## Your instructions
Would you rewrite the data below as a JSON list of strings, one string per line, with blank lines left out?
-- begin Exercise material --
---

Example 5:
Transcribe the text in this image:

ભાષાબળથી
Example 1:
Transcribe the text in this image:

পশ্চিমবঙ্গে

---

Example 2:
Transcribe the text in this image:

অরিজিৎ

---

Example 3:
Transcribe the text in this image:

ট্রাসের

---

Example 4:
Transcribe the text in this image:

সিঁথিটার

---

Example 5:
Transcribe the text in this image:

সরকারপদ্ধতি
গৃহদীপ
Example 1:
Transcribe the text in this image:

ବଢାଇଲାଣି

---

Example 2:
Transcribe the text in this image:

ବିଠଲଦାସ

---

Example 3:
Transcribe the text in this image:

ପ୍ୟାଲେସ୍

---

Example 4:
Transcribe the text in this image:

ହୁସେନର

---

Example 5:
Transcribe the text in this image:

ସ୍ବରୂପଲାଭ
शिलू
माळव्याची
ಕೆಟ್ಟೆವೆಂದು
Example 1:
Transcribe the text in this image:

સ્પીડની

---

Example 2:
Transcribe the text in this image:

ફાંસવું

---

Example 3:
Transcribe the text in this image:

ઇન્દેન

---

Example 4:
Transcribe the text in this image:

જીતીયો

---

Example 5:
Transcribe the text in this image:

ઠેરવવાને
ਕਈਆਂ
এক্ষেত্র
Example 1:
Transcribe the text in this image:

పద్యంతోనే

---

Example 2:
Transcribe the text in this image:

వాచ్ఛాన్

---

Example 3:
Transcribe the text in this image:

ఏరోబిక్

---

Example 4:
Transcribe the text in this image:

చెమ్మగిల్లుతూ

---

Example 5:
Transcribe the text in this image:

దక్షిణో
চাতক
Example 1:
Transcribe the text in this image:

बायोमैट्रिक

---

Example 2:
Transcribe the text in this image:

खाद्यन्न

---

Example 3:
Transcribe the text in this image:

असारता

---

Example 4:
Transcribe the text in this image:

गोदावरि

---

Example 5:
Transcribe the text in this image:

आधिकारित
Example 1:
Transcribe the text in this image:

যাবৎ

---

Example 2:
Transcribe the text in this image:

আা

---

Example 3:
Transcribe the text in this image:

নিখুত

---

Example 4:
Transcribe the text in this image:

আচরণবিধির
-- end Exercise material --
## Correct response
[
  "---",
  "Example 5:",
  "Transcribe the text in this image:",
  "ભાષાબળથી",
  "Example 1:",
  "Transcribe the text in this image:",
  "পশ্চিমবঙ্গে",
  "---",
  "Example 2:",
  "Transcribe the text in this image:",
  "অরিজিৎ",
  "---",
  "Example 3:",
  "Transcribe the text in this image:",
  "ট্রাসের",
  "---",
  "Example 4:",
  "Transcribe the text in this image:",
  "সিঁথিটার",
  "---",
  "Example 5:",
  "Transcribe the text in this image:",
  "সরকারপদ্ধতি",
  "গৃহদীপ",
  "Example 1:",
  "Transcribe the text in this image:",
  "ବଢାଇଲାଣି",
  "---",
  "Example 2:",
  "Transcribe the text in this image:",
  "ବିଠଲଦାସ",
  "---",
  "Example 3:",
  "Transcribe the text in this image:",
  "ପ୍ୟାଲେସ୍",
  "---",
  "Example 4:",
  "Transcribe the text in this image:",
  "ହୁସେନର",
  "---",
  "Example 5:",
  "Transcribe the text in this image:",
  "ସ୍ବରୂପଲାଭ",
  "शिलू",
  "माळव्याची",
  "ಕೆಟ್ಟೆವೆಂದು",
  "Example 1:",
  "Transcribe the text in this image:",
  "સ્પીડની",
  "---",
  "Example 2:",
  "Transcribe the text in this image:",
  "ફાંસવું",
  "---",
  "Example 3:",
  "Transcribe the text in this image:",
  "ઇન્દેન",
  "---",
  "Example 4:",
  "Transcribe the text in this image:",
  "જીતીયો",
  "---",
  "Example 5:",
  "Transcribe the text in this image:",
  "ઠેરવવાને",
  "ਕਈਆਂ",
  "এক্ষেত্র",
  "Example 1:",
  "Transcribe the text in this image:",
  "పద్యంతోనే",
  "---",
  "Example 2:",
  "Transcribe the text in this image:",
  "వాచ్ఛాన్",
  "---",
  "Example 3:",
  "Transcribe the text in this image:",
  "ఏరోబిక్",
  "---",
  "Example 4:",
  "Transcribe the text in this image:",
  "చెమ్మగిల్లుతూ",
  "---",
  "Example 5:",
  "Transcribe the text in this image:",
  "దక్షిణో",
  "চাতক",
  "Example 1:",
  "Transcribe the text in this image:",
  "बायोमैट्रिक",
  "---",
  "Example 2:",
  "Transcribe the text in this image:",
  "खाद्यन्न",
  "---",
  "Example 3:",
  "Transcribe the text in this image:",
  "असारता",
  "---",
  "Example 4:",
  "Transcribe the text in this image:",
  "गोदावरि",
  "---",
  "Example 5:",
  "Transcribe the text in this image:",
  "आधिकारित",
  "Example 1:",
  "Transcribe the text in this image:",
  "যাবৎ",
  "---",
  "Example 2:",
  "Transcribe the text in this image:",
  "আা",
  "---",
  "Example 3:",
  "Transcribe the text in this image:",
  "নিখুত",
  "---",
  "Example 4:",
  "Transcribe the text in this image:",
  "আচরণবিধির"
]